From Shakespeare's Henry IV. Part II, 1597.

KING HENRY IV:

How many thousand of my poorest subjects
Are at this hour asleep! O sleep, O gentle sleep,
Nature's soft nurse, how have I frighted thee,
That thou no more wilt weigh my eyelids down
And steep my senses in forgetfulness?
Why rather, sleep, liest thou in smoky cribs,
Upon uneasy pallets stretching thee
And hush'd with buzzing night-flies to thy slumber,
Than in the perfumed chambers of the great,
Under the canopies of costly state,
And lull'd with sound of sweetest melody?

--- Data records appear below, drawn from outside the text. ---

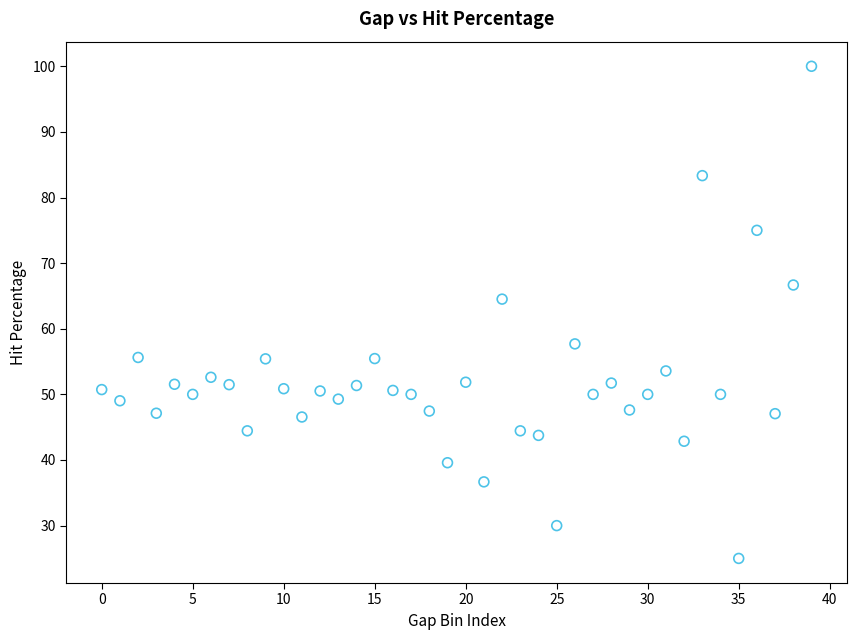

What Y value in the scatter plot is closest to 62?

64.5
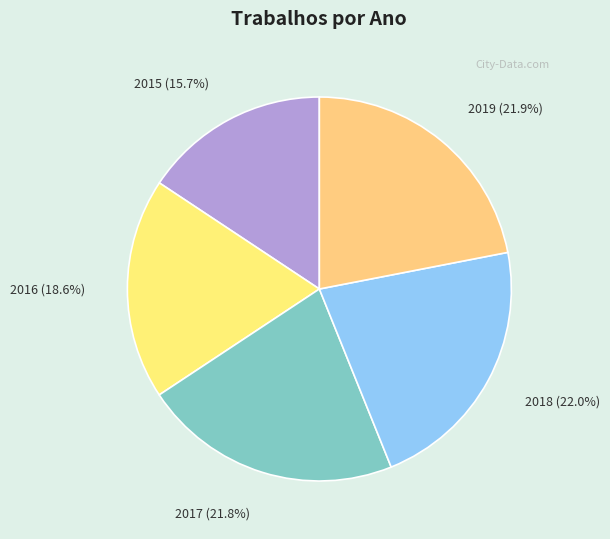

What is the smallest slice in the pie chart?

2015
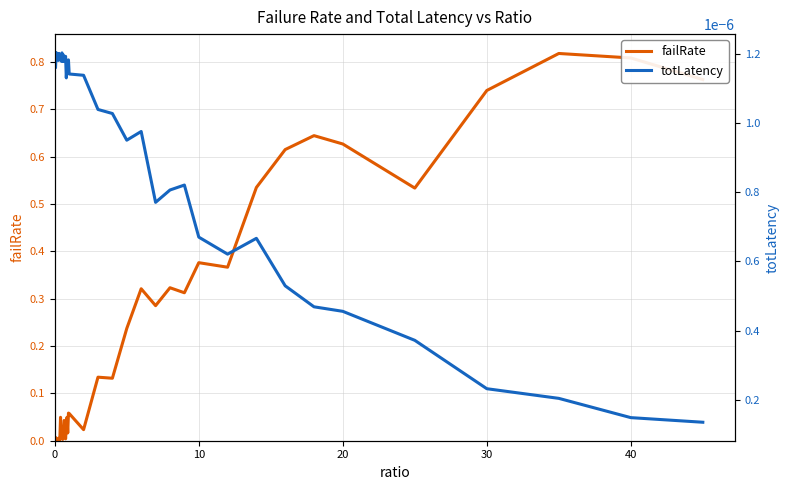

Is it true that failRate equals -0.6 at 0?

False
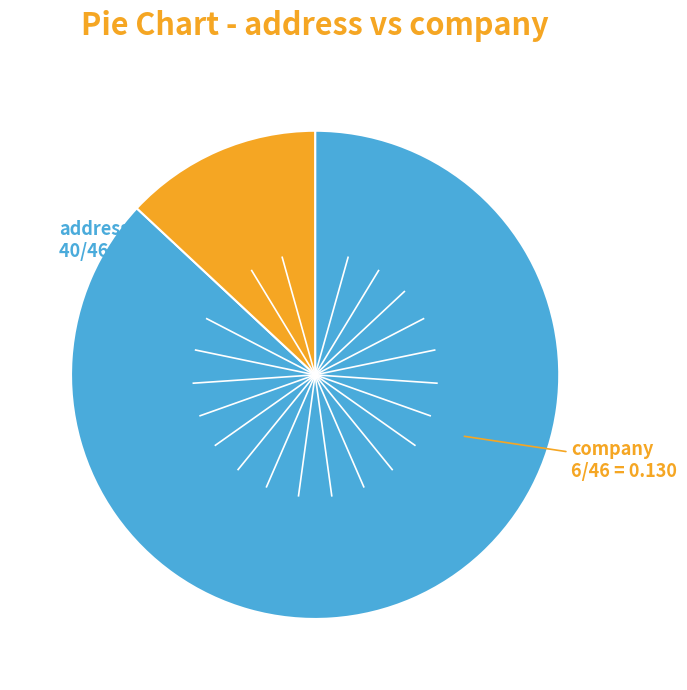

Is there a majority slice in this chart?

Yes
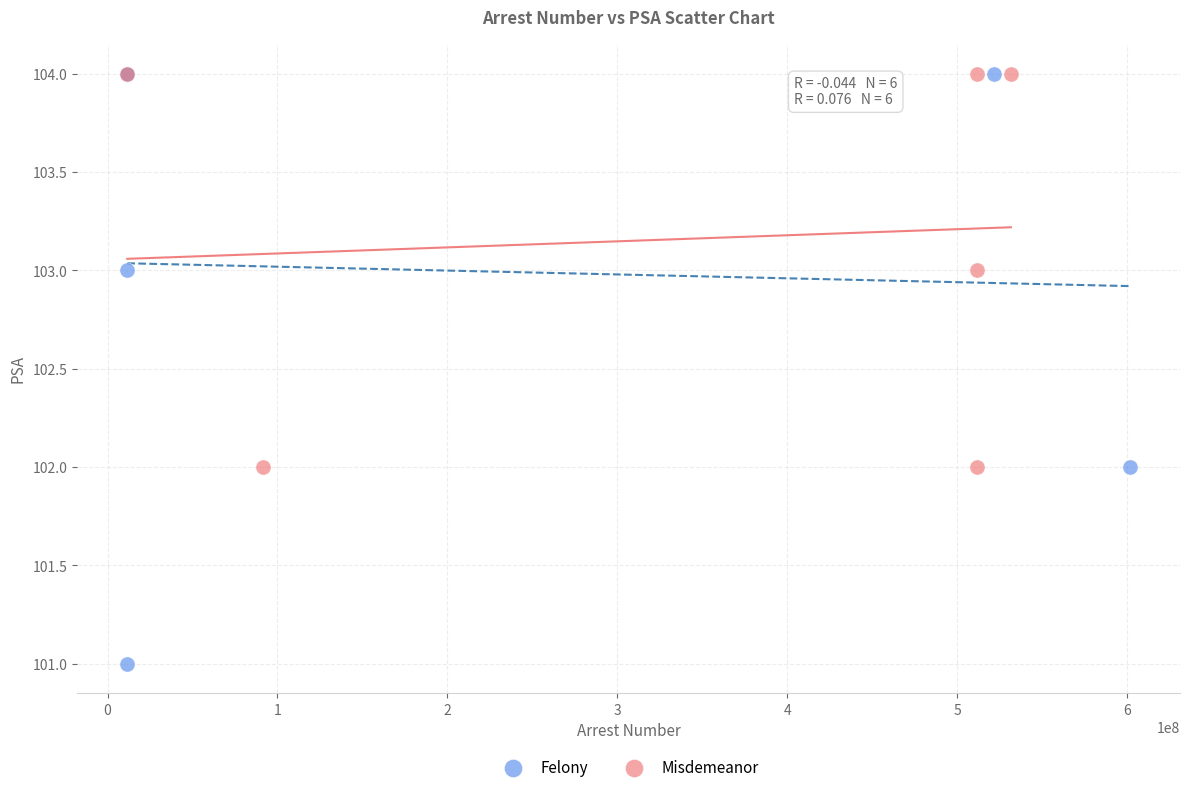

Which series contains the lowest Y value?

Felony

O thou dull god, why liest thou with the vile
In loathsome beds, and leavest the kingly couch
A watch-case or a common 'larum-bell?
Wilt thou upon the high and giddy mast
Seal up the ship-boy's eyes, and rock his brains
In cradle of the rude imperious surge
And in the visitation of the winds,Who take the ruffian billows by the top,
Curling their monstrous heads and hanging them
With deafening clamour in the slippery clouds,That, with the hurly, death itself awakes?
Canst thou, O partial sleep, give thy repose
To the wet sea-boy in an hour so rude,
And in the calmest and most stillest night,
With all appliances and means to boot,
Deny it to a king? Then happy low, lie down!
Uneasy lies the head that wears a crown.
Uneasy lies the head that wears a crown.